The following is an excerpt from a current work of mine. I thought I’d share it here, as some people have told me they enjoyed it.

As I’ll stress repeatedly, a matrix represents a linear map between two vector spaces. Writing it in the form of an {m \times n} matrix is merely a very convenient way to see the map concretely. But it obfuscates the fact that this map is, well, a map, not an array of numbers.

If you took high school precalculus, you’ll see everything done in terms of matrices. To any typical high school student, a matrix is an array of numbers. No one is sure what exactly these numbers represent, but they’re told how to magically multiply these arrays to get more arrays. They’re told that the matrix

\displaystyle \left( \begin{array}{cccc} 1 & 0 & \dots & 0 \\ 0 & 1 & \dots & 0 \\ \vdots & \vdots & \ddots & \vdots \\ 0 & 0 & \dots & 1 \\ \end{array} \right)

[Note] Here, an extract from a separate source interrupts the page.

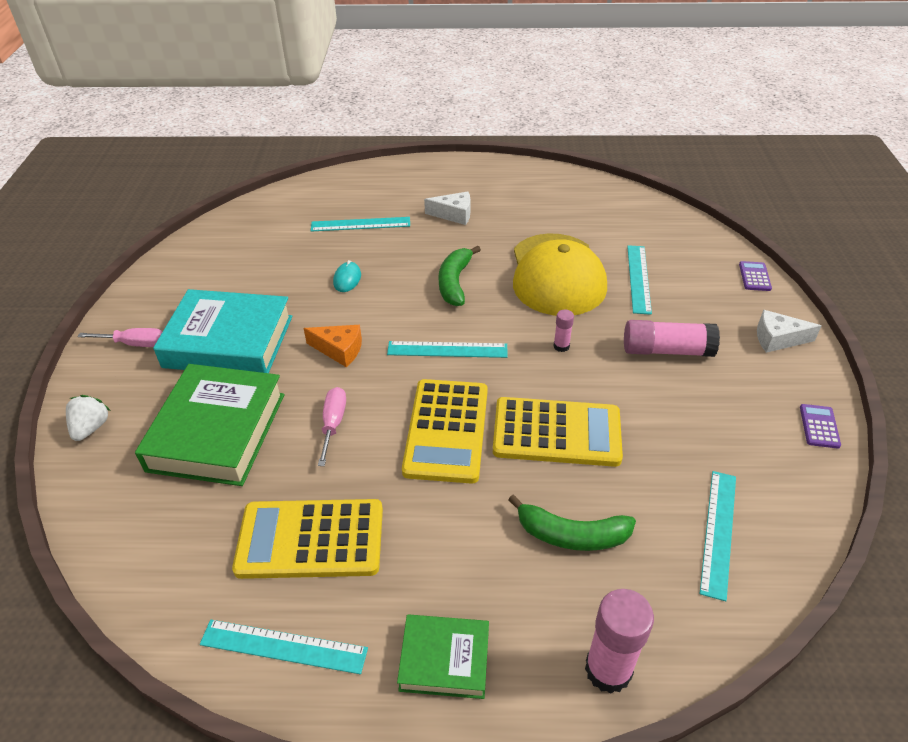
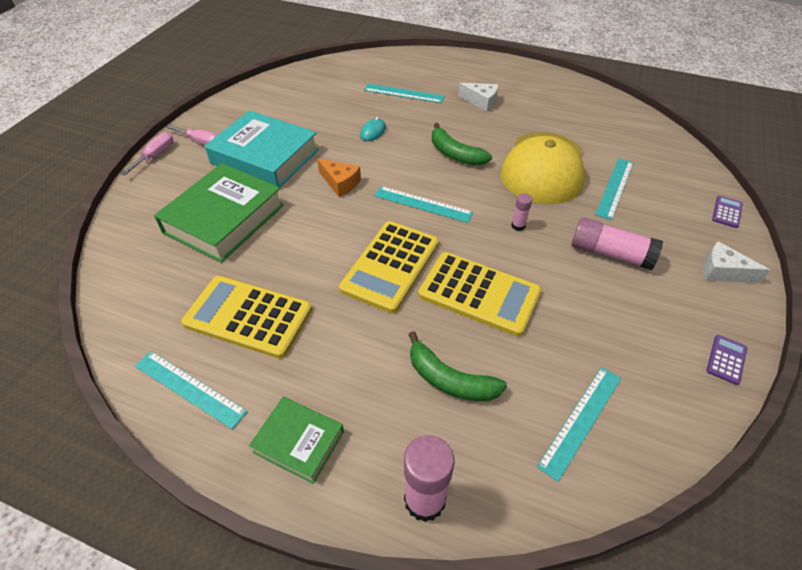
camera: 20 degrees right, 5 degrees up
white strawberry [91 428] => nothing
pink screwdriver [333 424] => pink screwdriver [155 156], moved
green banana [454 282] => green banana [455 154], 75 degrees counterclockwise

is an “identity matrix”, because when you multiply by another matrix it doesn’t change. Then they’re told that the determinant is some magical combination of these numbers formed by this weird multiplication rule. No one knows what this determinant does, other than the fact that {\det(AB) = \det A \det B}, and something about areas and row operations and Cramer’s rule.

Then you go into linear algebra in college, and you do more magic with these arrays of numbers. You’re told that two matrices {T_1} and {T_2} are similar if

\displaystyle T_2 = ST_1S^{-1}

for some invertible matrix {S}. You’re told that the trace of a matrix {\text{Tr } T} is the sum of the diagonal entries. Somehow this doesn’t change if you look at a similar matrix, but you’re not sure why. Then you define the characteristic polynomial as

\displaystyle p_T = \det (XI - T).

Somehow this also doesn’t change if you take a similar matrix, but now you really don’t know why. And then you have the Cayley-Hamilton Theorem in all its black magic: {p_T(T)} is the zero map. Out of curiosity you Google the proof, and you find some ad-hoc procedure which still leaves you with no idea why it’s true.

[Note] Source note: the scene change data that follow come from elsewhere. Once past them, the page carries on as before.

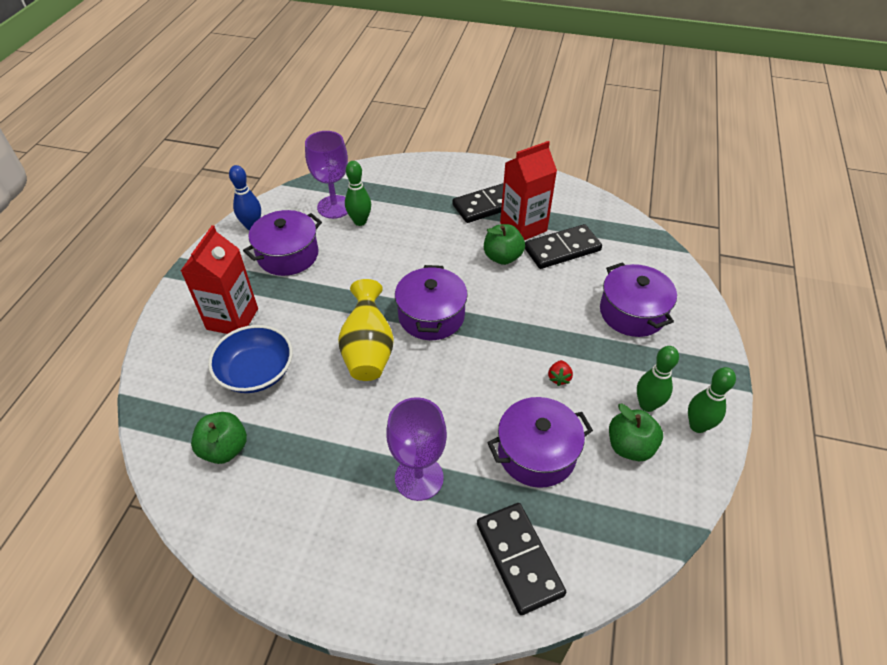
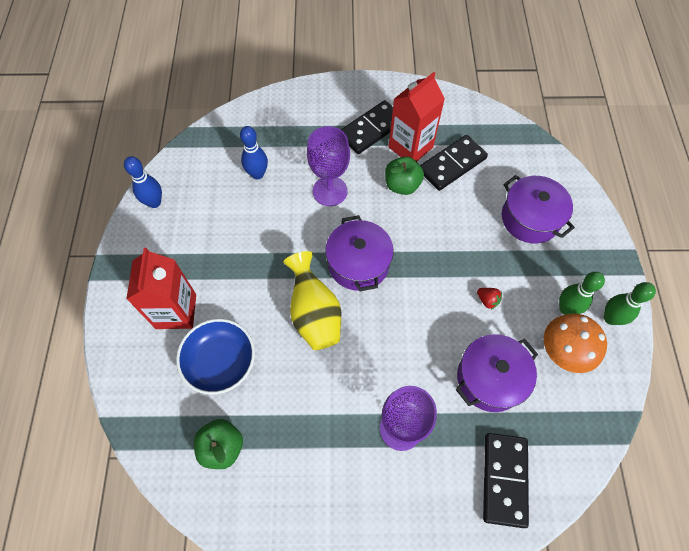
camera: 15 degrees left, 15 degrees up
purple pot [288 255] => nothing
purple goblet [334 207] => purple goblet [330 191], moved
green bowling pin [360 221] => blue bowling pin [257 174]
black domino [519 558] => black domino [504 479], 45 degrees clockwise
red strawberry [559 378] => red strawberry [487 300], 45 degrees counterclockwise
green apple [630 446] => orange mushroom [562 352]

This is terrible. Who gives a — about {T_2 = ST_1S^{-1}}? Only if you know that the matrices are linear maps does this make sense: {T_2} is just {T_1} rewritten with a different choice of basis.

In my eyes, this mess is evil. Linear algebra is the study of linear maps, but it is taught as the study of arrays of numbers, and no one knows what these numbers mean. And for a good reason: the numbers are meaningless. They are a highly convenient way of encoding the matrix, but they are not the main objects of study, any more than the dates of events are the main objects of study in history.

When I took Math 55a as a freshman at Harvard, I got the exact opposite treatment: we did all of linear algebra without writing down a single matrix. During all this time I was quite confused. What’s wrong with a basis? I didn’t appreciate until later that this approach was the morally correct way to treat the subject: it made it clear what was happening.

Throughout this project, I’ve tried to strike a balance between these two approaches, using matrices to illustrate the maps and to simplify proofs, but writing theorems and definitions in their morally correct form. I hope that this has both the advantage of giving the “right” definitions while being concrete enough to be digested. But I would just like to say for the record that, if I had to pick between the high school approach and the 55a approach, I would pick 55a in a heartbeat.